O plano de protestar e forçar detenções começou a se desenvolver nos primeiros dias de setembro, quando ela estava de férias com Arquette e Keener, em Big Sur. Fonda estava enfrentando o que descreve como problemas físicos e de depressão pesados, que ela atribui às notícias cada vez mais negativas sobre o clima.
Naquele final de semana, ela estava lendo um exemplar de pré-publicação de “On Fire: The (Burning) Case for a Green New Deal”, novo livro de Naomi Klein, e a ideia a atingiu como um raio. “A ideia foi crescendo, crescendo, e de repente ela estava no telefone”, recorda Keener (que trabalhou com Fonda e Arquette no filme “Paz, Amor e Muito Mais”, de 2012).
Em conversa telefônica com Klein, Annie Leonard (diretora executiva da Greenpeace USA) e com o ativista ambiental Bill McKibben, o plano surgiu. Eles decidiram chamar os protestos de Fire Drill Fridays [sextas do alarme de incêndio], inspirados pelo lema da ativista adolescente sueca Greta Thunberg: “Nossa casa está em chamas”. O plano era que os manifestantes usassem vermelho, e Fonda disse que seu novo casaco, comprado em uma liquidação na Neiman Marcus, seria a última peça de roupa que ela compraria na vida, porque já tem coisas demais.
“Acho que ela recebeu a mensagem certa, dos protestos dos jovens, escreveu McKibben em um email. “É bom que a garotada esteja liderando, mas não é certo tomar o maior problema do planeta e entregar a solução a pessoas de 15 anos de idade”.

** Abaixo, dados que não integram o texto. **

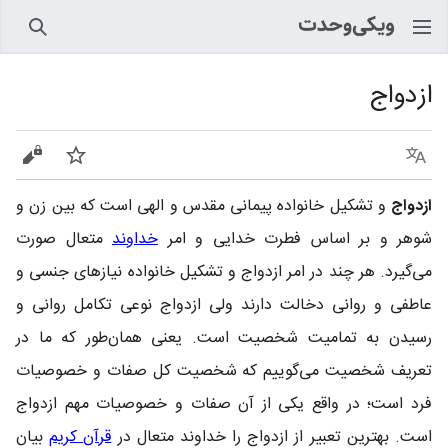
جستجو
ازدواج
زبان
پیگیری
نمایش
ازدواج
و تشکیل خانواده پیمانی مقدس و الهی است که بین زن و
شوهر و بر اساس فطرت خدایی و امر
خداوند
متعال صورت
می‌گیرد. هر چند در امر ازدواج و تشکیل خانواده نیازهای جنسی و
عاطفی و روانی دخالت دارند ولی ازدواج نوعی تکامل روانی و
رسیدن به تمامیت شخصیت است. یعنی همان‌طور که ما در
تعریف شخصیت می‌گوییم که شخصیت کل صفات و خصوصیات
فرد است؛ در واقع یکی از آن صفات و خصوصیات مهم ازدواج
است. بهترین تعبیر از ازدواج را خداوند متعال در
قرآن کریم
بیان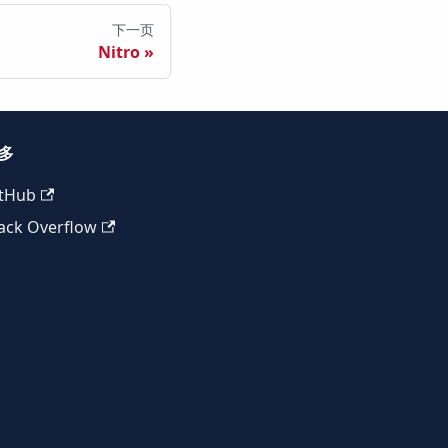
下一页
Nitro
多
tHub
ack Overflow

Houve percalços. A mudança para Washington significou perder tempo em companhia de seu neto, de três meses de idade. E os planos de Fonda de levar com ela o seu cachorro, uma Colon de Tulear chamada Tulea, de 15 anos de idade, a quem Fonda descreve como “sua maior companheira”, não deram certo porque o animal adoeceu e não podia fazer viagens aéreas.
Também havia a questão de “Grace and Frankie”. A produção da temporada final da série começaria em janeiro, e por isso Fonda ligou para Ted Sarandos, o vice-presidente de conteúdo da Netflix, para perguntar se a temporada podia ser adiada por um ano. Sarandos respondeu que não. (A conversa foi confirmada pela Netflix.) Fonda também tinha diversas palestras sobre a série marcadas. “Tentei deixar tudo de lado, mas tinha contratos assinados”, ela disse.

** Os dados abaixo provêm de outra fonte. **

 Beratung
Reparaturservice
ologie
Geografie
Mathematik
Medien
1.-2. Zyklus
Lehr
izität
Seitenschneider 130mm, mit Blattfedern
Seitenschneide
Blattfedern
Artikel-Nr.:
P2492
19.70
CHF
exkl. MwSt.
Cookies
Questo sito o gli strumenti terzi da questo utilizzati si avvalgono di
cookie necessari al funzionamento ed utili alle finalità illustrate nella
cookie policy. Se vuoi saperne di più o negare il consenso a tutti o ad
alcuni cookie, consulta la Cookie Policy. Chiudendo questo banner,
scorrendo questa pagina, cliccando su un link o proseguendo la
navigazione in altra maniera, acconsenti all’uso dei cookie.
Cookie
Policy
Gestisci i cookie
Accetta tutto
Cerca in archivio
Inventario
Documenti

A manhã de sexta-feira nasceu clara e fria em Washington e, no porão de uma igreja perto da sede da Suprema Corte, dezenas de manifestantes do Fire Drill Friday se reuniram para comer doces, tomar café e definir estratégias.
Depois de concluir uma entrevista com a rádio NPR, Fonda, usando seu casaco vermelho e um chapéu fedora verde oliva, circulava entre as pessoas com um jeito maternal, cumprimentando os presentes e abraçando-os longamente. Em seguida eles saíram em marcha na direção do Capitólio, com Fonda à frente, enquanto operadores de câmera e jornalistas corriam para acompanhar o cortejo.
Um palanque com um pano de fundo do Fire Drill Friday foi erguido em um gramado, e entre as centenas de presentes estavam ex-estudantes da escola em que Fonda fez o segundo grau, a Emma Willard School, em Troy, Nova York; membros da Elder Climate Action, grupo de ativistas ecológicos de terceira idade; e um sujeito vestido de urso de pelúcia. Fonda cumprimentou a todos e convidou os presentes a subir ao palanque e falar, entre os quais Keener, Arquette (“toda vida humana depende de honrarmos o nosso planeta”), e Ensler, que recitou um poema sobre a Terra que levou lágrimas aos olhos de muitos dos presentes.
Depois, eles saíram caminhando em direção ao edifício do Senado, onde, pouco antes de ser detida, Fonda foi perguntada se sua desobediência civil estava surtindo o efeito desejado.
“Vocês todos estão aqui”, ela disse, apontando para as equipes de câmera e jornalistas. “Ou seja, acho que está funcionando”.